Rede zur Europäischen Grundwerteinitiative

Vielen Dank. – Herr Präsident! – Liebe Kolleginnen und Kollegen! Zurück zum Thema und zur Sachlichkeit.

(Beifall bei der CDU/CSU sowie bei Abgeordneten der SPD)

Es ist sehr gut, dass wir uns heute mit den Themen Grundwerte und Rechtsstaatlichkeit in der Europäischen Union auseinandersetzen. Das Bekenntnis aller Mitgliedstaaten hierzu müsste eigentlich eine pure Selbstverständlichkeit sein. Schließlich verlangen wir dies vor dem Beitritt in die EU, nicht zuletzt in den Kopenhagener Kriterien. Damit ist ein jeder Staat in der EU auch ein Vorbild gegenüber den Staaten, die den Beitritt in die EU erst begehren.

Der Webfehler unserer Europäischen Verträge liegt aber darin, dass wir nie davon ausgegangen waren, dass ein Staat nach seinem Beitritt exakt die Prinzipien infrage stellt, die den Beitritt erst ermöglichten. Das erklärt, warum der Instrumentenkasten in unseren Verträgen so leer ist. Es gibt das sogenannte Artikel-7-Verfahren, das auf einen Stimmrechtsentzug hinausläuft. Das heißt, der entsprechende Staat sitzt nur noch vorne am Katzentisch. Aber das Problem liegt bei der erforderlichen Einstimmigkeit bei der Feststellung einer Verletzung. Damit sind die Hürden sehr hoch und das Verfahren sehr sperrig. Wir haben natürlich noch die Möglichkeit sogenannter Vertragsverletzungsverfahren vor dem Europäischen Gerichtshof; aber das war es dann auch schon.
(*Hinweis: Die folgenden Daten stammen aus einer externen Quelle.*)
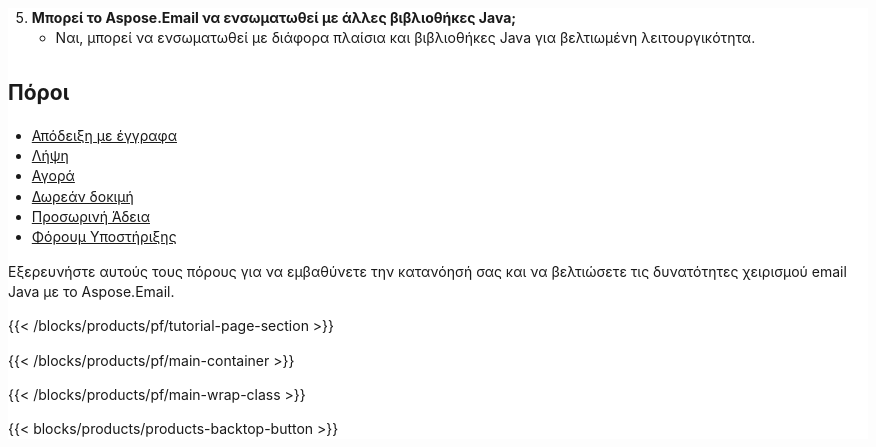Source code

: 5. **Μπορεί το Aspose.Email να ενσωματωθεί με άλλες βιβλιοθήκες Java;**
   - Ναι, μπορεί να ενσωματωθεί με διάφορα πλαίσια και βιβλιοθήκες Java για βελτιωμένη λειτουργικότητα.

## Πόροι
- [Απόδειξη με έγγραφα](https://reference.aspose.com/email/java/)
- [Λήψη](https://releases.aspose.com/email/java/)
- [Αγορά](https://purchase.aspose.com/buy)
- [Δωρεάν δοκιμή](https://releases.aspose.com/email/java/)
- [Προσωρινή Άδεια](https://purchase.aspose.com/temporary-license/)
- [Φόρουμ Υποστήριξης](https://forum.aspose.com/c/email/10)

Εξερευνήστε αυτούς τους πόρους για να εμβαθύνετε την κατανόησή σας και να βελτιώσετε τις δυνατότητες χειρισμού email Java με το Aspose.Email.

{{< /blocks/products/pf/tutorial-page-section >}}

{{< /blocks/products/pf/main-container >}}

{{< /blocks/products/pf/main-wrap-class >}}

{{< blocks/products/products-backtop-button >}}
Fakt ist, dass die Grundwerte das Fundament – das haben Sie, Herr Außenminister Maas, schon angesprochen – unseres vertrauensvollen Zusammenlebens in der Europäischen Union sind. Es geht um Frieden, um Freiheit, um Rechtsstaatlichkeit, Demokratie und Solidarität.

Gerade die Rechtsstaatlichkeit setzt Gewaltenteilung voraus: zwischen Legislative, Exekutive und Judikative. Checks and Balances: der Respekt der Gewalten voreinander und untereinander. Genau dies erscheint aber in manchen Ländern unter die Räder zu geraten.
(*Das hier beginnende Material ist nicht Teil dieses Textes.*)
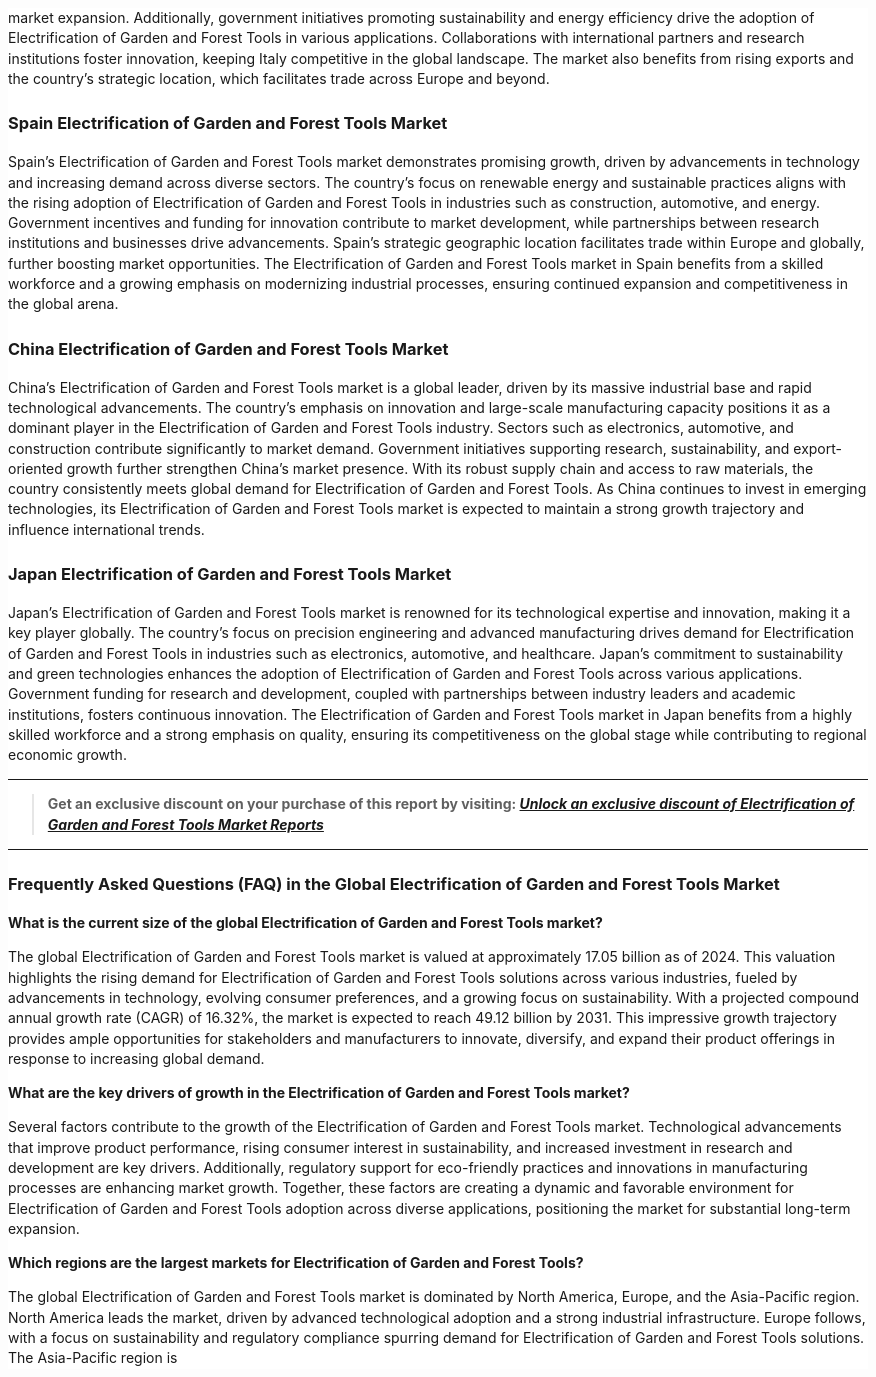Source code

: market expansion. Additionally, government initiatives promoting sustainability and energy efficiency drive the adoption of Electrification of Garden and Forest Tools in various applications. Collaborations with international partners and research institutions foster innovation, keeping Italy competitive in the global landscape. The market also benefits from rising exports and the country&rsquo;s strategic location, which facilitates trade across Europe and beyond.</p><h3>Spain Electrification of Garden and Forest Tools Market</h3><p>Spain&rsquo;s Electrification of Garden and Forest Tools market demonstrates promising growth, driven by advancements in technology and increasing demand across diverse sectors. The country&rsquo;s focus on renewable energy and sustainable practices aligns with the rising adoption of Electrification of Garden and Forest Tools in industries such as construction, automotive, and energy. Government incentives and funding for innovation contribute to market development, while partnerships between research institutions and businesses drive advancements. Spain&rsquo;s strategic geographic location facilitates trade within Europe and globally, further boosting market opportunities. The Electrification of Garden and Forest Tools market in Spain benefits from a skilled workforce and a growing emphasis on modernizing industrial processes, ensuring continued expansion and competitiveness in the global arena.</p><h3>China Electrification of Garden and Forest Tools Market</h3><p>China&rsquo;s Electrification of Garden and Forest Tools market is a global leader, driven by its massive industrial base and rapid technological advancements. The country&rsquo;s emphasis on innovation and large-scale manufacturing capacity positions it as a dominant player in the Electrification of Garden and Forest Tools industry. Sectors such as electronics, automotive, and construction contribute significantly to market demand. Government initiatives supporting research, sustainability, and export-oriented growth further strengthen China&rsquo;s market presence. With its robust supply chain and access to raw materials, the country consistently meets global demand for Electrification of Garden and Forest Tools. As China continues to invest in emerging technologies, its Electrification of Garden and Forest Tools market is expected to maintain a strong growth trajectory and influence international trends.</p><h3>Japan Electrification of Garden and Forest Tools Market</h3><p>Japan&rsquo;s Electrification of Garden and Forest Tools market is renowned for its technological expertise and innovation, making it a key player globally. The country&rsquo;s focus on precision engineering and advanced manufacturing drives demand for Electrification of Garden and Forest Tools in industries such as electronics, automotive, and healthcare. Japan&rsquo;s commitment to sustainability and green technologies enhances the adoption of Electrification of Garden and Forest Tools across various applications. Government funding for research and development, coupled with partnerships between industry leaders and academic institutions, fosters continuous innovation. The Electrification of Garden and Forest Tools market in Japan benefits from a highly skilled workforce and a strong emphasis on quality, ensuring its competitiveness on the global stage while contributing to regional economic growth.</p><hr /><blockquote><p><strong>Get an exclusive discount on your purchase of this report by visiting: <em><a href="://marketresearchpulse.com/ask-for-discount/48566?utm_source=Github&amp;utm_medium=0116">Unlock an exclusive discount of Electrification of Garden and Forest Tools Market Reports</a></em>&nbsp;</strong></p></blockquote><hr /><h3>Frequently Asked Questions (FAQ) in the Global Electrification of Garden and Forest Tools Market</h3><p><strong>What is the current size of the global Electrification of Garden and Forest Tools market?</strong></p><p>The global Electrification of Garden and Forest Tools market is valued at approximately 17.05 billion as of 2024. This valuation highlights the rising demand for Electrification of Garden and Forest Tools solutions across various industries, fueled by advancements in technology, evolving consumer preferences, and a growing focus on sustainability. With a projected compound annual growth rate (CAGR) of 16.32%, the market is expected to reach 49.12 billion by 2031. This impressive growth trajectory provides ample opportunities for stakeholders and manufacturers to innovate, diversify, and expand their product offerings in response to increasing global demand.</p><p><strong>What are the key drivers of growth in the Electrification of Garden and Forest Tools market?</strong></p><p>Several factors contribute to the growth of the Electrification of Garden and Forest Tools market. Technological advancements that improve product performance, rising consumer interest in sustainability, and increased investment in research and development are key drivers. Additionally, regulatory support for eco-friendly practices and innovations in manufacturing processes are enhancing market growth. Together, these factors are creating a dynamic and favorable environment for Electrification of Garden and Forest Tools adoption across diverse applications, positioning the market for substantial long-term expansion.</p><p><strong>Which regions are the largest markets for Electrification of Garden and Forest Tools?</strong></p><p>The global Electrification of Garden and Forest Tools market is dominated by North America, Europe, and the Asia-Pacific region. North America leads the market, driven by advanced technological adoption and a strong industrial infrastructure. Europe follows, with a focus on sustainability and regulatory compliance spurring demand for Electrification of Garden and Forest Tools solutions. The Asia-Pacific region is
In Polen beispielsweise: Hier ist die Unabhängigkeit der Justiz nicht mehr gewährleistet, wenn das Verfassungsgericht nur noch mit regierungstreuen Richtern besetzt ist.

In Ungarn beispielsweise, wenn, wie kürzlich geschehen, der Premierminister sich sozusagen unter dem Label der Coronapandemiebekämpfung alle Vollmachten geben lässt, und zwar unbegrenzt, unlimitiert und noch dazu garniert mit einem Gesetz, das unter Strafe stellt, wer Falschnachrichten verbreitet oder die Bevölkerung durch „schlechte Nachrichten“ beunruhigt. Das ist ein Damoklesschwert für alle Journalisten, aber natürlich auch für die Opposition.

In Malta beispielsweise: Dort wurde 2017 die Journalistin Caruana Galizia durch ein Bombenattentat ermordet. Im November 2019 wurde dann bekannt, dass die Täter 150 000 Euro aus Regierungskreisen erhielten.

In der Slowakei beispielsweise: Dort wurde am 21. Februar 2018 Jan Kuciak ermordet. Er recherchierte über Verfilzungen zwischen Politik und Geschäftemachern.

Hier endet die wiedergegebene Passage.